Vertical action valves typically feature a gate or disk which obstructs the liquid flow path when closed. These gates are lifted vertically by a valve stem when the operating handle or wheel is turned. This opens a valve's flow channel and allows unimpeded passage of liquid through the valve. There are two basic internal gate and stem designs used on this type of valve: non-rising and rising stem. Non-rising stem designs raise the gate around the stem and rising stem types feature a stem and gate which move up and down together.
The rising stem valve types are also divided into two different types. The first is a valve with a handle which has a threaded stem nut attached to it. The valve stem is threaded with a similar thread and passes through the stem nut and on down to the valve gate. When the valve wheel is turned, the stem is drawn up through the center of the handle, thereby pulling the gate up with it and opening the valve in the process. With this variant of valve, the handle revolves but does not rise with the stem.

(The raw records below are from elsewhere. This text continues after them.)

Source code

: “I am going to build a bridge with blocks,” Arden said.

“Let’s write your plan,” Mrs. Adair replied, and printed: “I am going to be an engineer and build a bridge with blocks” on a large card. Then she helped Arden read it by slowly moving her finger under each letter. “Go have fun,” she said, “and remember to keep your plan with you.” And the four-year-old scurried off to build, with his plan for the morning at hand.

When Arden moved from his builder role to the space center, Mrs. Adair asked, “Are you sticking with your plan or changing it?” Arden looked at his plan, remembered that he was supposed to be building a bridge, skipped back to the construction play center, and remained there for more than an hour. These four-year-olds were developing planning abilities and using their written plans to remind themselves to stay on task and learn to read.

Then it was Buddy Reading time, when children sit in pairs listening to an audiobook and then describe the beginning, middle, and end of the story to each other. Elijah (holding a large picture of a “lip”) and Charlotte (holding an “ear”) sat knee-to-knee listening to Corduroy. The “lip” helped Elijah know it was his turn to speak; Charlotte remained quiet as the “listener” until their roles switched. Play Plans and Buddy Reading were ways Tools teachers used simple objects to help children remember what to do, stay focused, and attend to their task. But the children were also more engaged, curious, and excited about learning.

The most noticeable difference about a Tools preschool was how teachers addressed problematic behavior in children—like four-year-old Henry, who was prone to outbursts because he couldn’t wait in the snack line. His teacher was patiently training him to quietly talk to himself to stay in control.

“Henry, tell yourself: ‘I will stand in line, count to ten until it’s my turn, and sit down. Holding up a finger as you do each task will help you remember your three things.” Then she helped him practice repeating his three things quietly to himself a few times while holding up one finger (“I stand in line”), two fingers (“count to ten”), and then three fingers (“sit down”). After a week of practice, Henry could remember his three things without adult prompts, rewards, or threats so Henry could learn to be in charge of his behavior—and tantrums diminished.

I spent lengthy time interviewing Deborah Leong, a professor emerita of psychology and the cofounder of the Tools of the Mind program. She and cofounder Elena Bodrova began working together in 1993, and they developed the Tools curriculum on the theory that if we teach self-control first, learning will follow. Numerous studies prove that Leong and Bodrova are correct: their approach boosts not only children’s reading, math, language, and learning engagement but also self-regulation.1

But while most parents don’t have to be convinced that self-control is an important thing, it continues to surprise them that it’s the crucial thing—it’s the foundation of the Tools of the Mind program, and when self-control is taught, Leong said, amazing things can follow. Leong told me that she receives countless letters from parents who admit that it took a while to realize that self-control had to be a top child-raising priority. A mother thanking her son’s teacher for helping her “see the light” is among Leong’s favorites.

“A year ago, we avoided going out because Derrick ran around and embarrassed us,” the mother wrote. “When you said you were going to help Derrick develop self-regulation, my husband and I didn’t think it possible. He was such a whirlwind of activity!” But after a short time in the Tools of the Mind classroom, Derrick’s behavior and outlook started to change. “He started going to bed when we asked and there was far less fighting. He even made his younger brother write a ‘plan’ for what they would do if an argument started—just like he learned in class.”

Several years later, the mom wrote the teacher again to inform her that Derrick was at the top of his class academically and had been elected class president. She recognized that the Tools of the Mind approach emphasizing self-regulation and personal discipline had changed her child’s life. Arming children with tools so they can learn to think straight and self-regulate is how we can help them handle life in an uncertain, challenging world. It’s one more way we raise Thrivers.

The second type of rising stem valve also features a threaded stem that passes through a matching thread in the bonnet of the valve. In this design, the handle is fixed to the stem and when turned rises with the stem as it rotates through the bonnet thread. Other than this difference, the operation of the two types is similar. One of the positive features of both is that they give a good, at-a-glance visual indication of whether they are open or not.
Valves with non-rising stems valves operate in a similar fashion but feature a gate with a threaded hole through which the similarly threaded stem passes. As the handle is turned, the gate rises up the stem opening the flow path. This type of valve gives no outward physical clue of its status and relies on a pointer or dial to indicate whether it is open or not.